Projects: There will be one very substantive final
project project assigned to each person during the semester. This
project will involve either doing some exploratory work on a research
problem, including
detailed background literature study etc, or the statistical analysis
of some appropriate dataset that you are interested in. You are
welcome to provide this dataset in consultation with me. The class
will also entail a very substantive final project involving a much
broader problem than a homework would, for instance, an engineering
design problem, where statistical computing is used to answer a
question quantitatively. The final project will culminate in a written
report and one or more oral presentations on the level of that for a
professional meeting in statistics and its applied disciplines.
For advanced students in the Ph.
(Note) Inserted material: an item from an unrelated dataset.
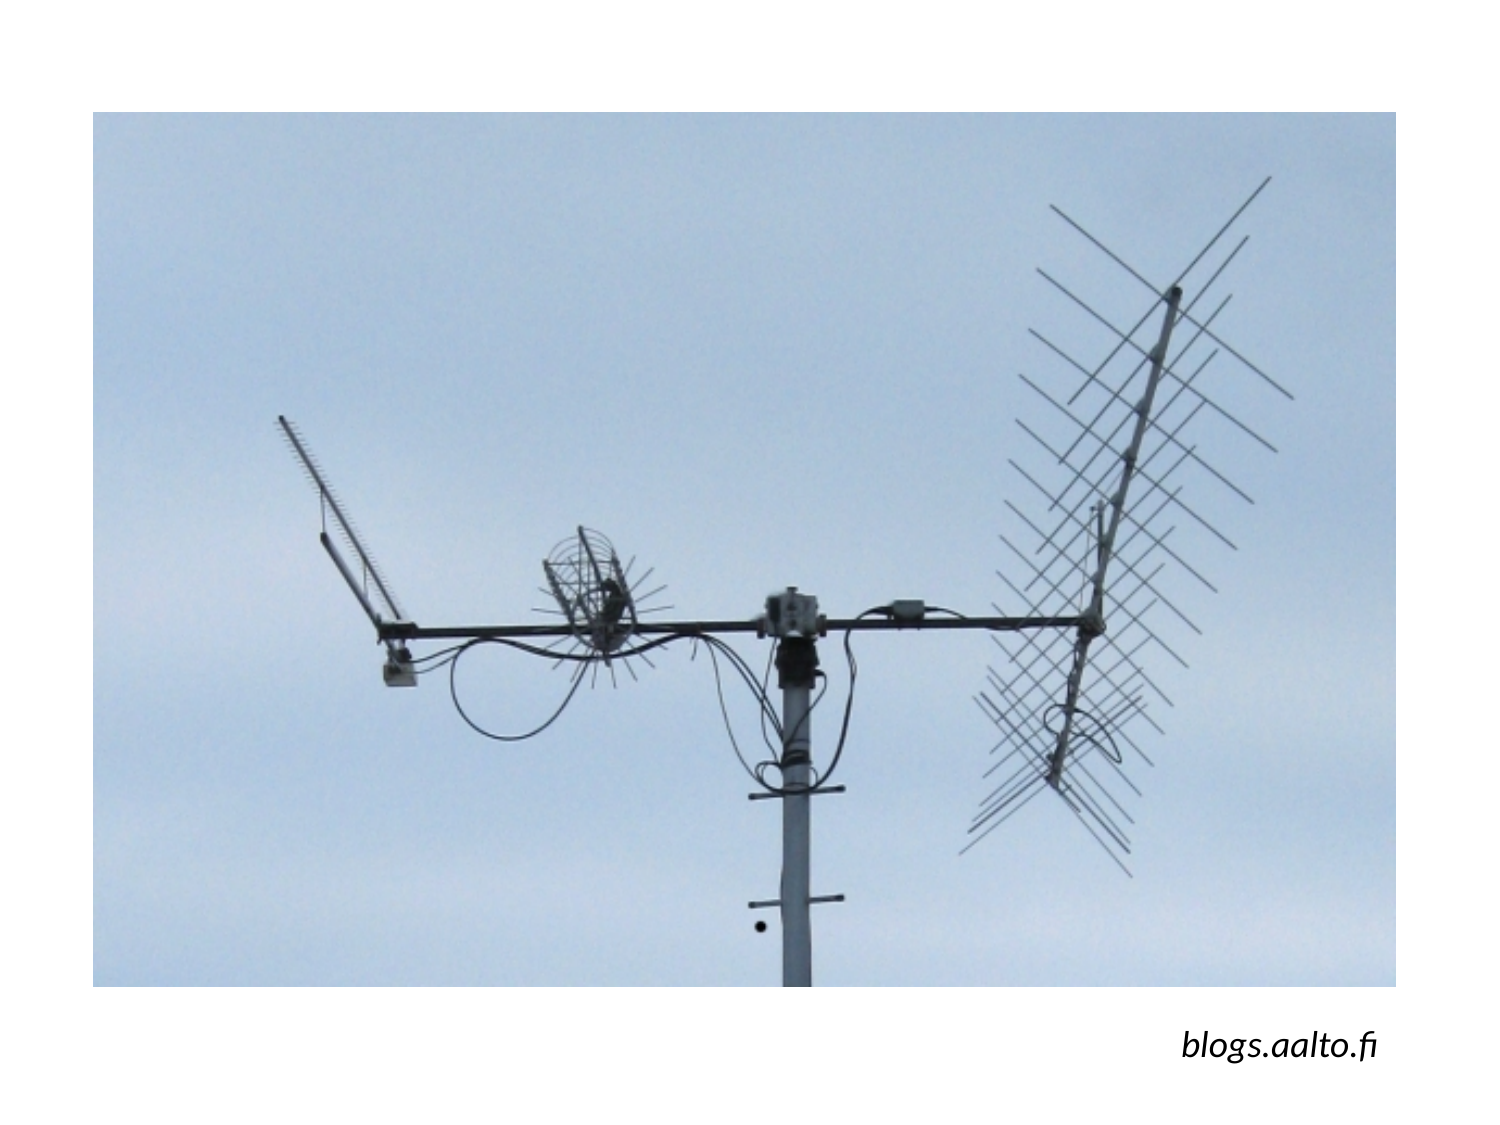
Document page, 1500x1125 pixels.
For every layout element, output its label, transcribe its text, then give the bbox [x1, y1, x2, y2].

D. program, an appropriately chosen
project may serve as a portion of your dissertation.
Please note that you are individually responsible for performing the
statistical analysis, and for writing the final report. Each report
will be graded on a 15-point scale, with 5 points each for (a) the
validity of the statistical analysis, (b) the scientific
component, and (c) quality of the write-up in communicating the
results to an intended professional audience. You are
required to electronically provide me with all written code,
documentation and datasets used in the project. Your rights, if any,
to the data and software, will be preserved.
Statistical Software:
Most of the topics covered in this class will be exhibited
using the low-level language C, the mathematical libraries LAPACK and
SLATEC or CMLIB and the statistical software package
(publicly-available) "R", available for download at http://cran.r-project.org. "R"
is developed by a team of international researchers and operates under
the GNU Public License and is therefore free. It is very similar,
though not exactly the same software as the commercially available
Splus. Most commands in Splus work with "R". All lab machines
running Windows have "R" installed. Since the software is freely
available, you may download it from the above web site and use it on
your home computer. You may use either the Windows or Unix/Linux
versions. (You may also need to install additional free packages from
"R", using install.packages() as root or super-user or the
graphical-user interface in R.)
Please note that this is NOT a class in learning statistical
software. As such, you are welcome to use other software packages
but please be forewarned that not all packages may be
capable of doing everything connected with the class. You may of
course, write your own code in a low-level programming language such
as C but this should typically be a last resort option.
Other: The times of the class may be adjusted to meet student
requests and preferences. Further, to allow sufficient time for work
on the final project, the lectures will be mostly concentrated in the
first half of the semester: each class period will be lengthened to 1
hour and 50 minutes.
Course Homepage: The course homepage will be located on
the WWW at
http://www.public.iastate.edu/~maitra/stat690E/fall05.html.
I will try and keep this homepage as upto date as possible. However,
you are still responsible for any announcements made in class.